Stop the pearl-clutching when Trump or some other commentator makes a critical statement about a jurist. Judges are not a priesthood entitled to more deference than, say, a congressman, president, or agency bureaucrat. Federal judges are politicians.

Next, we must patch the hole in constitutional fabric. In so doing, we should heed the advice of Virginia’s great revolutionary and jurist Edmund Pendleton. In October 1801, Pendleton addressed a public excited about the election of Thomas Jefferson to the presidency. Pendleton’s bona fides were well known: member of the Continental Congress, first speaker of Virginia’s House of Delegates, and presiding officer in the Virginia ratification convention that approved the U.S. Constitution.

In his letter entitled “The Danger Not Over,” Pendleton declared that he had no “intention to damp the public joy occasioned by the late changes of our public agents.” The defeat of Federalists John Adams and Alexander Hamilton at the ballot box, in his view, “arrested a train of measures which were gradually conducting us toward ruin.”

Pendleton had supported the Constitution of 1787, but during its 12 years in operation he observed troubling defects.

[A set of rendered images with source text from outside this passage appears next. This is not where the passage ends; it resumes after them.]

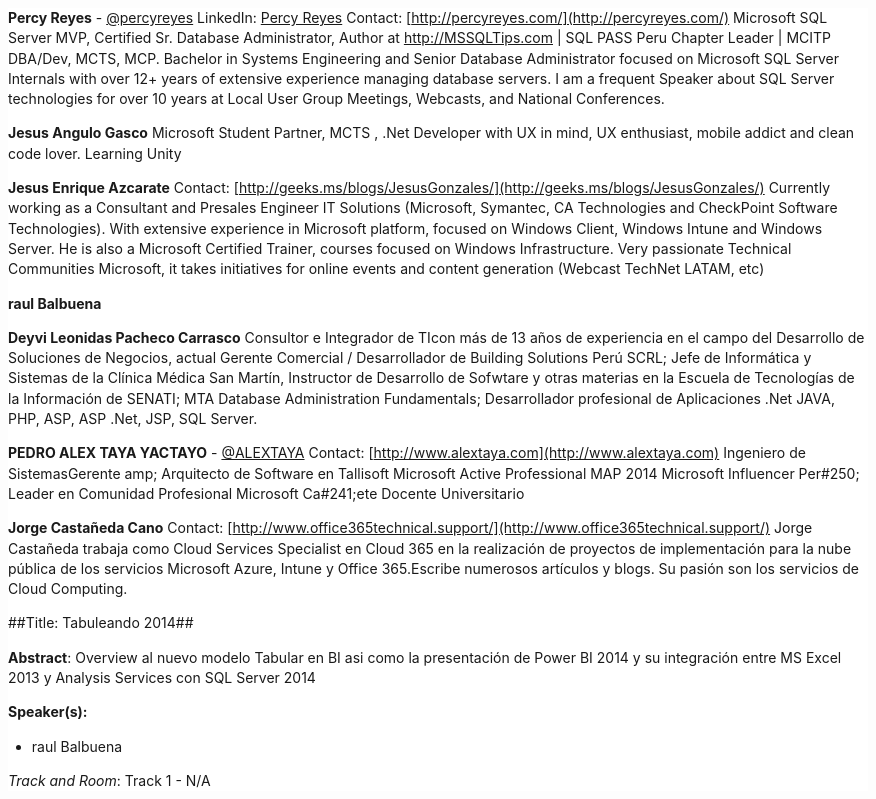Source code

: **Percy Reyes**  - [@percyreyes](https://www.twitter.com/@percyreyes)
LinkedIn: [Percy Reyes](https://www.linkedin.com/in/percyreyes)
Contact: [http://percyreyes.com/](http://percyreyes.com/)
Microsoft SQL Server MVP, Certified Sr. Database Administrator, Author at http://MSSQLTips.com  | SQL PASS Peru Chapter Leader | MCITP DBA/Dev, MCTS, MCP.
Bachelor in Systems Engineering and Senior Database Administrator focused on Microsoft SQL Server Internals with over 12+ years of extensive experience managing database servers. I am a frequent Speaker about SQL Server technologies for over 10 years at Local User Group Meetings, Webcasts, and National Conferences. 
 
**Jesus Angulo Gasco** 
Microsoft Student Partner, MCTS , .Net Developer with UX in mind, UX enthusiast, mobile addict and clean code lover. Learning Unity 
 
**Jesus Enrique Azcarate** 
Contact: [http://geeks.ms/blogs/JesusGonzales/](http://geeks.ms/blogs/JesusGonzales/)
Currently working as a Consultant and Presales Engineer IT Solutions (Microsoft, Symantec, CA Technologies and CheckPoint Software Technologies). With extensive experience in Microsoft platform, focused on Windows Client, Windows Intune and Windows Server. He is also a Microsoft Certified Trainer, courses focused on Windows Infrastructure. Very passionate Technical Communities Microsoft, it takes initiatives for online events and content generation (Webcast TechNet LATAM, etc)
 
**raul Balbuena** 

 
**Deyvi Leonidas Pacheco Carrasco** 
Consultor e Integrador de TIcon más de 13 años de experiencia en el campo del Desarrollo de Soluciones de Negocios, actual Gerente Comercial / Desarrollador de Building Solutions Perú SCRL;  Jefe de Informática y Sistemas de la Clínica Médica San Martín, Instructor de Desarrollo de Sofwtare y otras materias en la Escuela de Tecnologías de la Información de SENATI;  MTA Database Administration Fundamentals; Desarrollador profesional de Aplicaciones .Net JAVA, PHP, ASP, ASP .Net, JSP, SQL Server.
 
**PEDRO ALEX TAYA YACTAYO**  - [@ALEXTAYA](https://www.twitter.com/@ALEXTAYA)
Contact: [http://www.alextaya.com](http://www.alextaya.com)
Ingeniero de SistemasGerente amp; Arquitecto de Software en  Tallisoft Microsoft Active Professional MAP 2014 Microsoft Influencer Per#250; Leader en  Comunidad Profesional Microsoft Ca#241;ete Docente Universitario
 
**Jorge Castañeda Cano** 
Contact: [http://www.office365technical.support/](http://www.office365technical.support/)
Jorge Castañeda trabaja como Cloud Services Specialist en Cloud 365 en la realización de proyectos de implementación para la nube pública de los servicios Microsoft Azure, Intune y Office 365.Escribe numerosos artículos y blogs. Su pasión son los servicios de Cloud Computing.
 
 
 
 
##Title: Tabuleando 2014##
 
**Abstract**:
Overview al nuevo modelo Tabular en BI asi como la presentación de Power BI 2014 y su integración entre MS Excel 2013 y Analysis Services con SQL Server 2014
 
**Speaker(s):**
- raul Balbuena
 
*Track and Room*: Track 1 - N/A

One of the defects dealt with accountability of the federal judiciary. He urged modification of the Constitution by “subjecting the judges to removal by the concurring vote of both houses of Congress.” Such a change, Pendleton contended, would “erect new barriers against folly, fraud, and ambition.” 

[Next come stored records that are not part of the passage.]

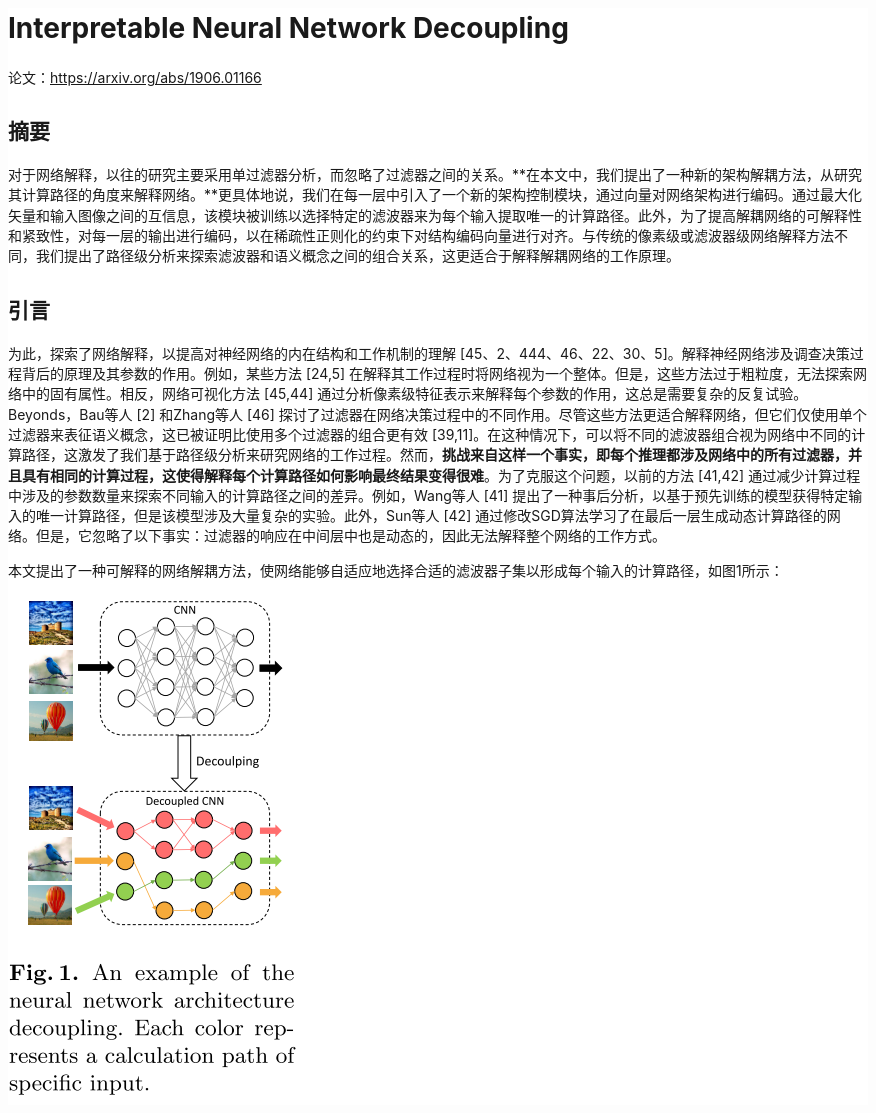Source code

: # Interpretable Neural Network Decoupling

论文：https://arxiv.org/abs/1906.01166

## 摘要

对于网络解释，以往的研究主要采用单过滤器分析，而忽略了过滤器之间的关系。**在本文中，我们提出了一种新的架构解耦方法，从研究其计算路径的角度来解释网络。**更具体地说，我们在每一层中引入了一个新的架构控制模块，通过向量对网络架构进行编码。通过最大化矢量和输入图像之间的互信息，该模块被训练以选择特定的滤波器来为每个输入提取唯一的计算路径。此外，为了提高解耦网络的可解释性和紧致性，对每一层的输出进行编码，以在稀疏性正则化的约束下对结构编码向量进行对齐。与传统的像素级或滤波器级网络解释方法不同，我们提出了路径级分析来探索滤波器和语义概念之间的组合关系，这更适合于解释解耦网络的工作原理。

## 引言

为此，探索了网络解释，以提高对神经网络的内在结构和工作机制的理解 [45、2、444、46、22、30、5]。解释神经网络涉及调查决策过程背后的原理及其参数的作用。例如，某些方法 [24,5] 在解释其工作过程时将网络视为一个整体。但是，这些方法过于粗粒度，无法探索网络中的固有属性。相反，网络可视化方法 [45,44] 通过分析像素级特征表示来解释每个参数的作用，这总是需要复杂的反复试验。Beyonds，Bau等人 [2] 和Zhang等人 [46] 探讨了过滤器在网络决策过程中的不同作用。尽管这些方法更适合解释网络，但它们仅使用单个过滤器来表征语义概念，这已被证明比使用多个过滤器的组合更有效 [39,11]。在这种情况下，可以将不同的滤波器组合视为网络中不同的计算路径，这激发了我们基于路径级分析来研究网络的工作过程。然而，**挑战来自这样一个事实，即每个推理都涉及网络中的所有过滤器，并且具有相同的计算过程，这使得解释每个计算路径如何影响最终结果变得很难**。为了克服这个问题，以前的方法 [41,42] 通过减少计算过程中涉及的参数数量来探索不同输入的计算路径之间的差异。例如，Wang等人 [41] 提出了一种事后分析，以基于预先训练的模型获得特定输入的唯一计算路径，但是该模型涉及大量复杂的实验。此外，Sun等人 [42] 通过修改SGD算法学习了在最后一层生成动态计算路径的网络。但是，它忽略了以下事实：过滤器的响应在中间层中也是动态的，因此无法解释整个网络的工作方式。

本文提出了一种可解释的网络解耦方法，使网络能够自适应地选择合适的滤波器子集以形成每个输入的计算路径，如图1所示：

![图1](../images/image-20220812113536337.png)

Pendleton’s proposal makes good sense. Absent impeachment for a crime of moral turpitude, judges have no fear of removal. Pendleton’s proposal would permit the people’s elected representatives in the House and Senate to dismiss a judge for any reason. Critics will clamor that abuses and widespread removals will follow elections. But getting the two houses of Congress to agree on anything is no easy task. For example, despite Republicans controlling the House and the Senate, President Trump has little hope that Congress will enact immigration reform, which was the critical issue resulting in Trump’s return to power. If anything, Pendleton’s proposal will suffer from desuetude rather than overuse. 

Nevertheless, the mere existence of a removal mechanism will serve as a check on the judiciary. For the first time in U.S. history, federal judges would face the possibility of losing their lucrative jobs and high status. The prospect of removal will surely influence them to think twice before issuing nationwide injunctions stopping the deportation of gang members or discovering new constitutional rights to engage in depraved conduct and lifestyles. 

Constitutional amendments—by design—are not easy to achieve. But Trump’s latest skirmish with our black-robed elite highlights the need for judicial accountability. Brutus observed the flaw before the Constitution went into operation. Pendleton spied it after a decade of operation. We, the living, can plainly see that Hamilton was wrong in his assessment of the judiciary as the least dangerous branch requiring absolute independence to survive. Removal by both houses is not a panacea, but it would be a good start in making the judges answerable for their conduct.